**Stored data entries**
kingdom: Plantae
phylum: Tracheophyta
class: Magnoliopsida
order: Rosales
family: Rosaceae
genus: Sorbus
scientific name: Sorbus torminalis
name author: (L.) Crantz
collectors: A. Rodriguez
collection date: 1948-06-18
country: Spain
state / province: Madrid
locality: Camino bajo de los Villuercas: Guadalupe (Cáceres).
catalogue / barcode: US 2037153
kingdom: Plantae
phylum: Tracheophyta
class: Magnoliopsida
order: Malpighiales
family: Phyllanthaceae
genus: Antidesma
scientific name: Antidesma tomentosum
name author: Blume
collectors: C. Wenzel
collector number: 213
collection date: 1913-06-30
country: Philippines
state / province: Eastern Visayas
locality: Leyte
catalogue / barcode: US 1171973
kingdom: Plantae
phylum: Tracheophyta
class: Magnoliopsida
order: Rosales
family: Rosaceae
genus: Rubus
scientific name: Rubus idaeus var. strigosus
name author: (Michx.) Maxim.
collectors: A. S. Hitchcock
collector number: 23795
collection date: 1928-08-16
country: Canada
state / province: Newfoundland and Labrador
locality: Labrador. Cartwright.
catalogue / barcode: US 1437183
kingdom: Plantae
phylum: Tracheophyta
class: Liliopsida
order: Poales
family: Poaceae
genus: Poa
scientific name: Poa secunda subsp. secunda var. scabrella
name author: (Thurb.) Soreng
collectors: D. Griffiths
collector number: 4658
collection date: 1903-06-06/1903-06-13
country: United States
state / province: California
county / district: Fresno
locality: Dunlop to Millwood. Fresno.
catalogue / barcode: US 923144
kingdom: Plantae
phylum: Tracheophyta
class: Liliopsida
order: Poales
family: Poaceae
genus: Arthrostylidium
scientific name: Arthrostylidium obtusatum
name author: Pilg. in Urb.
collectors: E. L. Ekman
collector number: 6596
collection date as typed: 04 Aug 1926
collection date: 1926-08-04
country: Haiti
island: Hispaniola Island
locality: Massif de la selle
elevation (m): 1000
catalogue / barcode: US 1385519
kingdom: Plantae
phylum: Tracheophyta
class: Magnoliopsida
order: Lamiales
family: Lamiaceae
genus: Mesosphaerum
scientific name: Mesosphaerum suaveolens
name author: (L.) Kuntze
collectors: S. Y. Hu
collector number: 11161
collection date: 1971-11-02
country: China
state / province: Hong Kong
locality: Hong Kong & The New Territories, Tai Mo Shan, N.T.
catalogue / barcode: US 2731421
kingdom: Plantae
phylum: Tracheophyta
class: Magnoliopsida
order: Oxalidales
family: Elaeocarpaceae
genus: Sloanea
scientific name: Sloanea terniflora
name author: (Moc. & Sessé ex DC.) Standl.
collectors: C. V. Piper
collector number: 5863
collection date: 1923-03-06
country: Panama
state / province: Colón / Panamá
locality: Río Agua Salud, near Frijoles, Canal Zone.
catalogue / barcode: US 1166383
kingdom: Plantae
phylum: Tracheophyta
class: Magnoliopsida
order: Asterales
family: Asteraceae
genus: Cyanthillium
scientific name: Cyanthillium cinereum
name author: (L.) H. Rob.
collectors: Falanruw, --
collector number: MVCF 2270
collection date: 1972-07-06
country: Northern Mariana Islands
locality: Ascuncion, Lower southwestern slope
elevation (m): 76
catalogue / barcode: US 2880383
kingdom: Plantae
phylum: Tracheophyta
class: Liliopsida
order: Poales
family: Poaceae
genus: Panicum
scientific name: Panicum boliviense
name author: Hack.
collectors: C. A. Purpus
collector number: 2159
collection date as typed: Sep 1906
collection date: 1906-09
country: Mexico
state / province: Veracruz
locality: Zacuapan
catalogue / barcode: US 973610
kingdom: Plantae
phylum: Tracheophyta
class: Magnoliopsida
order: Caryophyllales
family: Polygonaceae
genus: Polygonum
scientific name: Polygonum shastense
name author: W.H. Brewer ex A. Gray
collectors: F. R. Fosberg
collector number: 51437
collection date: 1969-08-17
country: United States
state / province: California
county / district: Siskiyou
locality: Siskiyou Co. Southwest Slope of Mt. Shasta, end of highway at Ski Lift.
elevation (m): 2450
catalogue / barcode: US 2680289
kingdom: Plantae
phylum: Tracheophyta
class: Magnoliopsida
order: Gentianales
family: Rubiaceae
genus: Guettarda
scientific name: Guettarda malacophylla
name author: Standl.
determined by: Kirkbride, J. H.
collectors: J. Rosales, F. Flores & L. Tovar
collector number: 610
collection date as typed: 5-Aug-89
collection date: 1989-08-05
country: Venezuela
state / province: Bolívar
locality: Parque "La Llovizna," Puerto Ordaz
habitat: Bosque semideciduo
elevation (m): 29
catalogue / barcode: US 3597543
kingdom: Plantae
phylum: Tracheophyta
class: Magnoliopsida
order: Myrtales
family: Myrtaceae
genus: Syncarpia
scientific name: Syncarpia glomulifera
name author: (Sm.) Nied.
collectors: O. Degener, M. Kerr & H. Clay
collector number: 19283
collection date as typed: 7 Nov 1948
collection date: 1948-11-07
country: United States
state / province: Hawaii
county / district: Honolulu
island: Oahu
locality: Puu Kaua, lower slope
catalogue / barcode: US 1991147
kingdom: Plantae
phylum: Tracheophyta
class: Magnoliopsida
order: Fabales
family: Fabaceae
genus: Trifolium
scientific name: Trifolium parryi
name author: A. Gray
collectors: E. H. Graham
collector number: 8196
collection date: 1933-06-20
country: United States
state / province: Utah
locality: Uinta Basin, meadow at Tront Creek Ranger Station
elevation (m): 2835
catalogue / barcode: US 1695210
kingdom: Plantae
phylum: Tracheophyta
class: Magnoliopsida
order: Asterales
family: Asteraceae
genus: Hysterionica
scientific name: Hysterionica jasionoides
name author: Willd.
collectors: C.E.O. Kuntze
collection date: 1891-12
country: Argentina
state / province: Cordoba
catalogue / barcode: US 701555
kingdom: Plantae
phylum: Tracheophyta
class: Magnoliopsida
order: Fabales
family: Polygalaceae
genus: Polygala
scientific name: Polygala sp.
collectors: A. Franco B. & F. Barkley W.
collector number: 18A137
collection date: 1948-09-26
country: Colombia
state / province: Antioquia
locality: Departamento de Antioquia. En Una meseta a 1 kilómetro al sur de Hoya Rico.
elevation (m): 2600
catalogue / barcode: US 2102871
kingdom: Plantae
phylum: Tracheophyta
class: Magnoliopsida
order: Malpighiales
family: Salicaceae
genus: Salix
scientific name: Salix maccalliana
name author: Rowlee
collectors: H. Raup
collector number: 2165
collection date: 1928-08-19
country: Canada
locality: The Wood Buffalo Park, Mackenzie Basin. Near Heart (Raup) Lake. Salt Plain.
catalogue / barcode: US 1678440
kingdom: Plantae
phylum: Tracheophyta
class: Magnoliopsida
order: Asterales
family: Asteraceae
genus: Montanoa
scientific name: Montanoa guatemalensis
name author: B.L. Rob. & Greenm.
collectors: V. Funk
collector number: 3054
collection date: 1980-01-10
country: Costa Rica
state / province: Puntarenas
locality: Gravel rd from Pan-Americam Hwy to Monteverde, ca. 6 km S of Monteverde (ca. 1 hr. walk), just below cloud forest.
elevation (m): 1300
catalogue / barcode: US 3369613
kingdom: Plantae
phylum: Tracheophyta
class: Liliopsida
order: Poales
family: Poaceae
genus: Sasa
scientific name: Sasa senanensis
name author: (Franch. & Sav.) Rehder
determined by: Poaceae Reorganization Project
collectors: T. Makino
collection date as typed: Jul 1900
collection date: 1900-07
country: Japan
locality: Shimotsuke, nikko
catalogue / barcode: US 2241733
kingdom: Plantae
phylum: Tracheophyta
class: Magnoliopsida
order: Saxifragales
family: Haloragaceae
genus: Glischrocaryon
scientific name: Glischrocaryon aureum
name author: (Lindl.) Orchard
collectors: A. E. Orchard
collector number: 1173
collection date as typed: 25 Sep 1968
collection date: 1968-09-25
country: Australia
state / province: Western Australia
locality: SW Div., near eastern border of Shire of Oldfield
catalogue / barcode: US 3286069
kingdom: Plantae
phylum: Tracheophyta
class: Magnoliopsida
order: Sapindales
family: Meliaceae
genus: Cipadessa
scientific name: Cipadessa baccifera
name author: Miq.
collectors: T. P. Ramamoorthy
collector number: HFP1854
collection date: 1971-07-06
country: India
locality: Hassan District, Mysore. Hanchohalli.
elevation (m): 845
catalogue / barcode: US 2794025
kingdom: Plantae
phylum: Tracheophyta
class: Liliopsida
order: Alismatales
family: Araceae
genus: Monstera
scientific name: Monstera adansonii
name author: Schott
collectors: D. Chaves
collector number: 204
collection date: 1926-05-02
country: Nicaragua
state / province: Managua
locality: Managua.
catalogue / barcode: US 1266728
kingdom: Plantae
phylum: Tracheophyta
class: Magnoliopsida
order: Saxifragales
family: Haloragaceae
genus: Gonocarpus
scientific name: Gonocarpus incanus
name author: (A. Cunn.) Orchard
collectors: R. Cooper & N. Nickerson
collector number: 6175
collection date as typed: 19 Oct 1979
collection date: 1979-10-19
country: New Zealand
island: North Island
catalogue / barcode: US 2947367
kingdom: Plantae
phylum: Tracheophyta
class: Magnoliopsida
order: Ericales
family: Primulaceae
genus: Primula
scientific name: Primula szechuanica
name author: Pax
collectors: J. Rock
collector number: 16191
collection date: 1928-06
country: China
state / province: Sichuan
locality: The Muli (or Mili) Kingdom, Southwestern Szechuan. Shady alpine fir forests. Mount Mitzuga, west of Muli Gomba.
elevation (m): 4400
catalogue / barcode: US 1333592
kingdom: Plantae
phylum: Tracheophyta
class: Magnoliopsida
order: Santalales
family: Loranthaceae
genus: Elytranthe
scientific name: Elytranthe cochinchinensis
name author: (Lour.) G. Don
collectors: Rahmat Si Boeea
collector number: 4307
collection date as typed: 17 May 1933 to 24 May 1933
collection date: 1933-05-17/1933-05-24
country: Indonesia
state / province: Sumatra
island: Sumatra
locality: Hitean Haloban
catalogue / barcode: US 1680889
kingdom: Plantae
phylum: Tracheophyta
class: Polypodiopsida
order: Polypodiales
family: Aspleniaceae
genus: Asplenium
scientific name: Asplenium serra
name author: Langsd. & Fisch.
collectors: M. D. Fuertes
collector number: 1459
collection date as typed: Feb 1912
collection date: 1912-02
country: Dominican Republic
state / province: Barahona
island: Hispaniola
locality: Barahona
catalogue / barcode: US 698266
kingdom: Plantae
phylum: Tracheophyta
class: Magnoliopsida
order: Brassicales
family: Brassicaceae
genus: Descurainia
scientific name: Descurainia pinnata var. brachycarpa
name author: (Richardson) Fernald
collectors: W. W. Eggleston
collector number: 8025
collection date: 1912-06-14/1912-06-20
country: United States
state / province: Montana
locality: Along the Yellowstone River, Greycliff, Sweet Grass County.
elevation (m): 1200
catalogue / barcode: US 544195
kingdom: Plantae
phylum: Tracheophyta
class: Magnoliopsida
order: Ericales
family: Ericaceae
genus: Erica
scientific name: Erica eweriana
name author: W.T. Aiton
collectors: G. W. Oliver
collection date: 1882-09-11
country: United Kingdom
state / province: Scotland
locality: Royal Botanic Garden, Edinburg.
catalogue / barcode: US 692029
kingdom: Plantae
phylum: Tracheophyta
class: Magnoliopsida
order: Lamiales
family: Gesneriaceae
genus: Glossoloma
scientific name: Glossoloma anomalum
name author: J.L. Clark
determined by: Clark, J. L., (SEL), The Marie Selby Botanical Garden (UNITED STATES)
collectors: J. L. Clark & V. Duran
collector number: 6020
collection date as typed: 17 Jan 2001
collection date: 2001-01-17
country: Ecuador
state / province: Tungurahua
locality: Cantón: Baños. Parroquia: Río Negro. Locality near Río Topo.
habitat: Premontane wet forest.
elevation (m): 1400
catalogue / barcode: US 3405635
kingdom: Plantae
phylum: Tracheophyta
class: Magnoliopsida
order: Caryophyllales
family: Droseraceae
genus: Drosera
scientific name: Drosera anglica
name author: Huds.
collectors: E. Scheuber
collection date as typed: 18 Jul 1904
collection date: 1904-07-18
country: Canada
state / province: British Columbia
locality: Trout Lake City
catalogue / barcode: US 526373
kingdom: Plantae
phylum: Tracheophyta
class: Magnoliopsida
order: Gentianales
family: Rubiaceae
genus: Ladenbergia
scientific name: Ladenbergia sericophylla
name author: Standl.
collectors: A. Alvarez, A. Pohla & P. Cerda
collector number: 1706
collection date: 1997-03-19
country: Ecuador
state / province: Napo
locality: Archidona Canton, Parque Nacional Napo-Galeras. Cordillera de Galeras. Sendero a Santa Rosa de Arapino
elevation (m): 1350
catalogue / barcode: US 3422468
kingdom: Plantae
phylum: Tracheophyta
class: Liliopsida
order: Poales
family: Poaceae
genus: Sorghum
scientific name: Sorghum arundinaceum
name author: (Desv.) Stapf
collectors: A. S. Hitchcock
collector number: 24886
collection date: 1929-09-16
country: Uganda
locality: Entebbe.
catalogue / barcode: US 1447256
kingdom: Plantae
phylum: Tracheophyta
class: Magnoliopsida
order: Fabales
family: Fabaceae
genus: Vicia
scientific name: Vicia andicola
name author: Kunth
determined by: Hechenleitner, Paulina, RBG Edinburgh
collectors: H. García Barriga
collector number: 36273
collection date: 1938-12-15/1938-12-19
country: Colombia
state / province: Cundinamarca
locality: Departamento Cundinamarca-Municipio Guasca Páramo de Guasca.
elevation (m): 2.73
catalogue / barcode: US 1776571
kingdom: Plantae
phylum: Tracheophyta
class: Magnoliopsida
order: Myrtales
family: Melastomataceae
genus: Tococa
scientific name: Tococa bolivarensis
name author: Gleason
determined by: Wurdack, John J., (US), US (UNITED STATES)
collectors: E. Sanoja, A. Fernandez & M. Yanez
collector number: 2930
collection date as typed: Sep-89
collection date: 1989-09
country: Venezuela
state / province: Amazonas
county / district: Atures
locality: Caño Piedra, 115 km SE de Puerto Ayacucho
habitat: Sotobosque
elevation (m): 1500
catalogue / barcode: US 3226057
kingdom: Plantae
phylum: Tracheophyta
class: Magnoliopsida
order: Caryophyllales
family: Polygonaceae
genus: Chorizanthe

**PROBLEM TO SOLVE**
Copy the rows above word for word, from the very first line through the line containing "name author: (L.) Kuntze", including both ends.

**RESULT OF THE TASK**
kingdom: Plantae
phylum: Tracheophyta
class: Magnoliopsida
order: Rosales
family: Rosaceae
genus: Sorbus
scientific name: Sorbus torminalis
name author: (L.) Crantz
collectors: A. Rodriguez
collection date: 1948-06-18
country: Spain
state / province: Madrid
locality: Camino bajo de los Villuercas: Guadalupe (Cáceres).
catalogue / barcode: US 2037153
kingdom: Plantae
phylum: Tracheophyta
class: Magnoliopsida
order: Malpighiales
family: Phyllanthaceae
genus: Antidesma
scientific name: Antidesma tomentosum
name author: Blume
collectors: C. Wenzel
collector number: 213
collection date: 1913-06-30
country: Philippines
state / province: Eastern Visayas
locality: Leyte
catalogue / barcode: US 1171973
kingdom: Plantae
phylum: Tracheophyta
class: Magnoliopsida
order: Rosales
family: Rosaceae
genus: Rubus
scientific name: Rubus idaeus var. strigosus
name author: (Michx.) Maxim.
collectors: A. S. Hitchcock
collector number: 23795
collection date: 1928-08-16
country: Canada
state / province: Newfoundland and Labrador
locality: Labrador. Cartwright.
catalogue / barcode: US 1437183
kingdom: Plantae
phylum: Tracheophyta
class: Liliopsida
order: Poales
family: Poaceae
genus: Poa
scientific name: Poa secunda subsp. secunda var. scabrella
name author: (Thurb.) Soreng
collectors: D. Griffiths
collector number: 4658
collection date: 1903-06-06/1903-06-13
country: United States
state / province: California
county / district: Fresno
locality: Dunlop to Millwood. Fresno.
catalogue / barcode: US 923144
kingdom: Plantae
phylum: Tracheophyta
class: Liliopsida
order: Poales
family: Poaceae
genus: Arthrostylidium
scientific name: Arthrostylidium obtusatum
name author: Pilg. in Urb.
collectors: E. L. Ekman
collector number: 6596
collection date as typed: 04 Aug 1926
collection date: 1926-08-04
country: Haiti
island: Hispaniola Island
locality: Massif de la selle
elevation (m): 1000
catalogue / barcode: US 1385519
kingdom: Plantae
phylum: Tracheophyta
class: Magnoliopsida
order: Lamiales
family: Lamiaceae
genus: Mesosphaerum
scientific name: Mesosphaerum suaveolens
name author: (L.) Kuntze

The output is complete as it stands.